Sneaking Pass Lazy Giants:4/2
19 Dungeneering, Nature, Stealth
23 Acrobatics, Athletics
27 History, Perception

Covering Up Giants that had to be killed along the way so that the other Giants don't notice.
19 Bluff, Heal, Insight
27 Religion, Street Wise

They needed to do research without arousing suspecion.
19 Arcana, History, Religion
23 Bluff, Diplomacy, Insight, Streetwise
27 Dungeoneering, Intimidate

After 6 Successes and 4 failure they begin to arouse suspecion. 2/1
19 Bluff, Diplomacy, History, Insight, Intimidate, Religion, Streetwise
23 Perception
27 Arcana
Success: They can continue researching.
Failure: The person can not longer research.

Eventally they got 10 successes and 7 failures. Part of the problem is they are choosing inapproate skills at time (diplomacy to sneak past a giant, athletics in the trivial contest, etc.) I'm trying not to be to be nice about it because part of this is just trying to see how the system hangles.
 

Xyl

First Post
The highest possible skill modifier for a 1st level character is +15 (+5 stat, +5 training, +3 skill focus, +2 race bonus). You can be about 5 points below that and still succeed on a "normal" DC with a roll of 10. That still makes it pretty tough to succeed on a skill challenge... especially since not every PC will have a good skill that applies to the challenge.
 


Xyl

First Post
dasheiff said:
Remember for 1st level it's only a DC 20 if it's a single check. In a skill challenge it's DC 15 for a medium difficulty.
I must have missed where it says that. Where is it?
 

dasheiff

First Post
I admit it is a bit convoluted and the more I look at it the more I think I'm wrong. The way it's written though makes what you guys say right, skill challenges aren't really doable at all.
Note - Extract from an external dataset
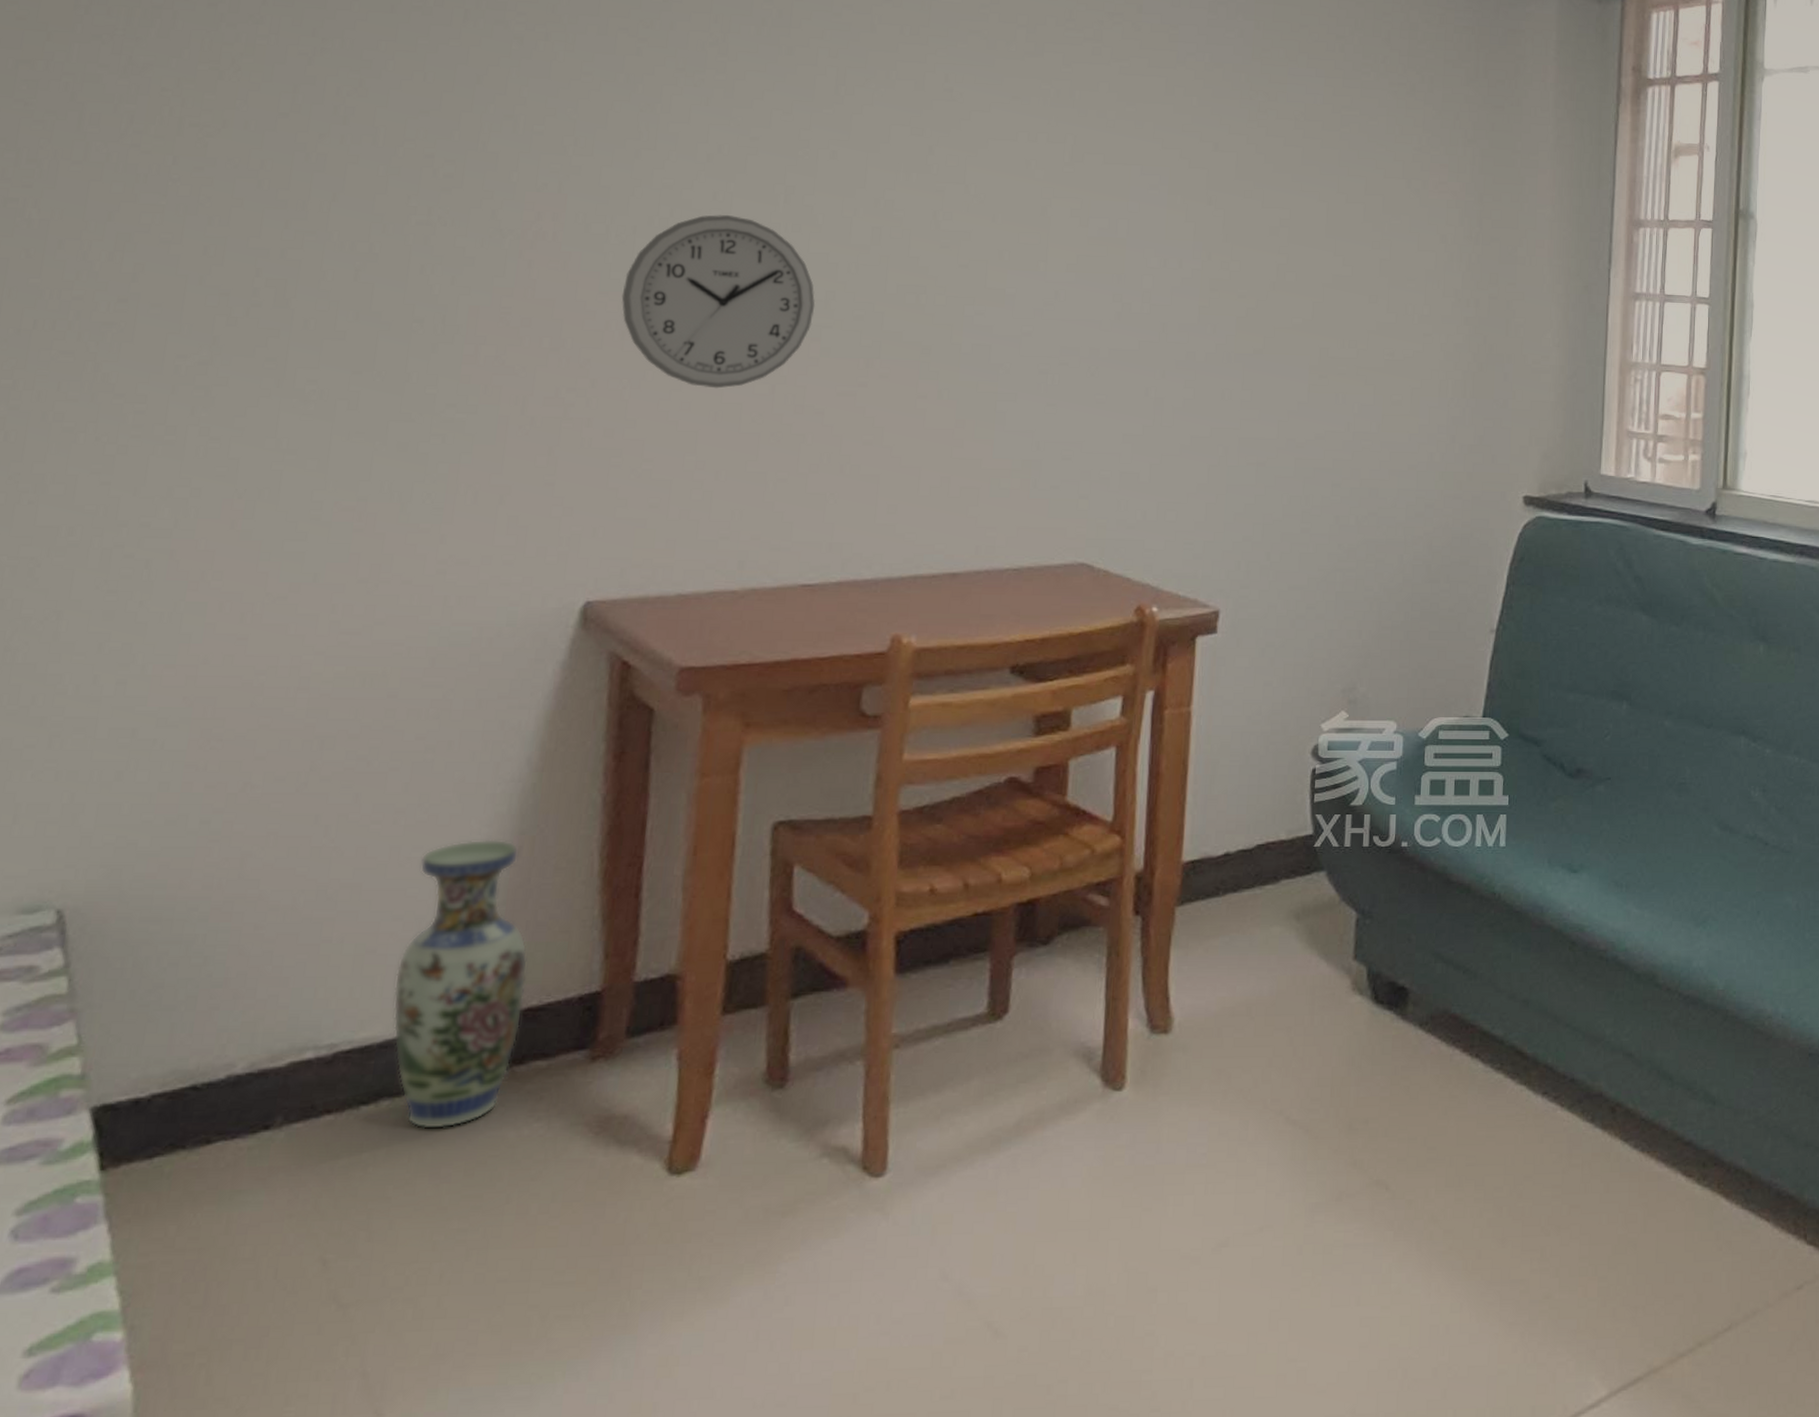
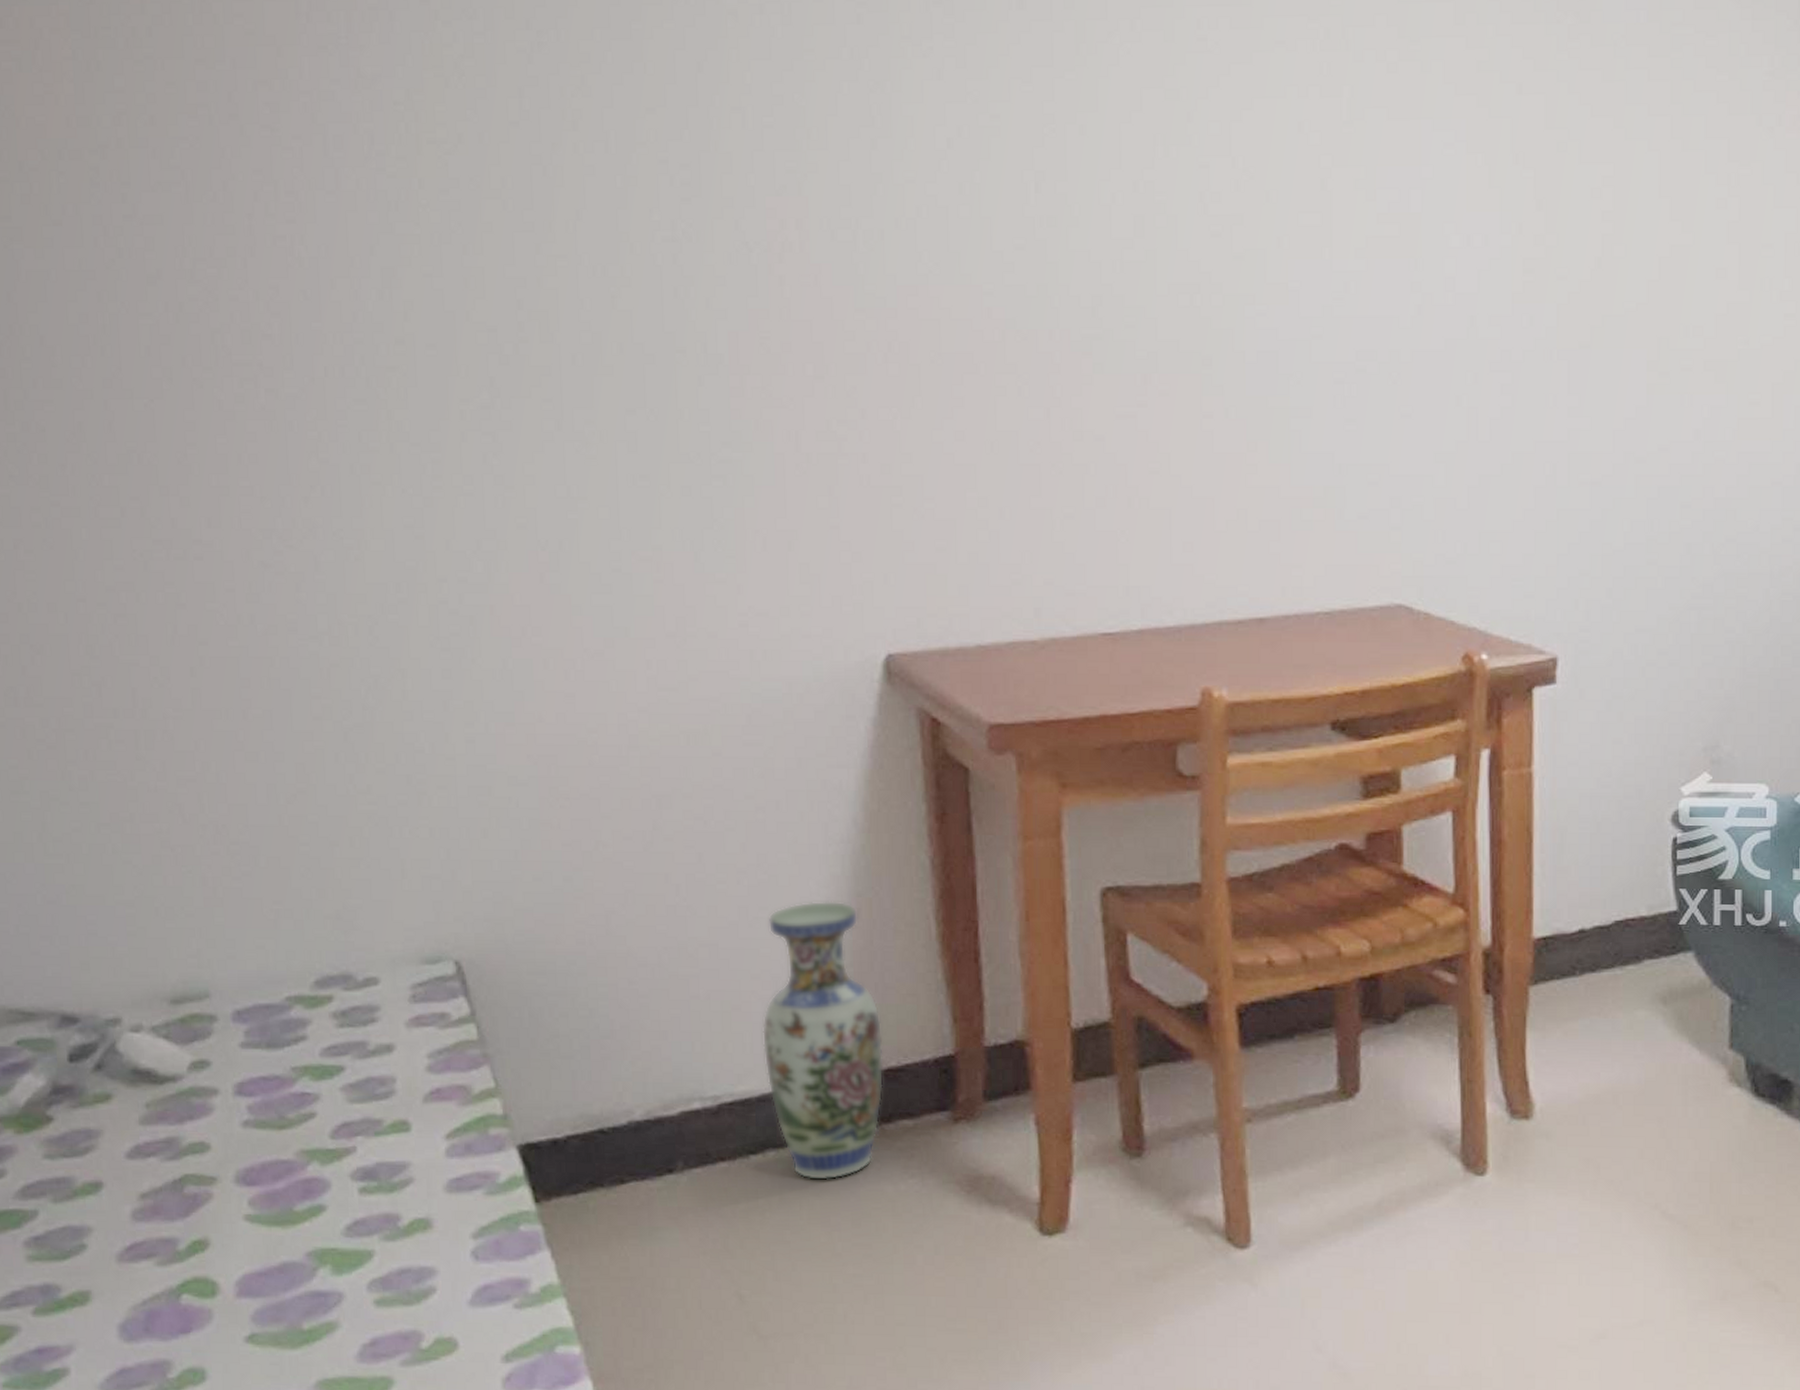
wall clock: present [621,215,816,389] -> none [878,211,1082,415]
Okay, on page 72-73 DMG Step 2 of Skill Challenges it tells you to use the chart on page 42 for the DC.

Now the example on page 42 uses a single skill check so it gets a +5, however, this is for a skill challenge so you wouldn't at the +5. Sadly, it does say that the skill challenge uses skill check, which would mean the +5 does go in there.

Sadly, this means that for each moderate DC (at 1st level) in a Skill Challenge is 20. Since each player has to make rolls the best we can hope for is that one player has a skill at +15 (the best) two players have a +10 (trained in the correct stat) and the other two at +0 (not trained and in a weak stat). Meaning that by on average for a 10/5 (full encounter challenge) if they each go twice they will have on average 5.5 successes and 8.5 failures. Meaning that when getting to 10 successes they will get about 15.45 failures, making it nearly impossible to ever complete a skill challenge. However, if we assume the moderate DC is 15 with the same characters. We get an average of 7 successes and 3 failures in 2 full rounds which means that on average they'll get 10 Successes around the same time as 4.3 Failures which actually makes it winable more often than not.

Remember, encounters are ment to be winable, while the books seems to suggest rules that make that impossible it can't be the correct reading of the rules.
 

woodelf

First Post
Sashi said:
I'd go 2d10 before I went 3d6.

Nah. If you're gonna go that route, use mid20: roll 3 d20s and toss the highest and lowest. Still gives you the full range, and the curve isn't as heavily centered, so you can probably get away with just leaving everything else alone (like encounter scaling, etc.).

The only change that required for D&D3E was you needed to do something different about confirming crits--i haven't read far enough yet to see how crits happen in D&D4E, so don't know if that still applies. Still, if you want a non-flat curve, this is probably the best option.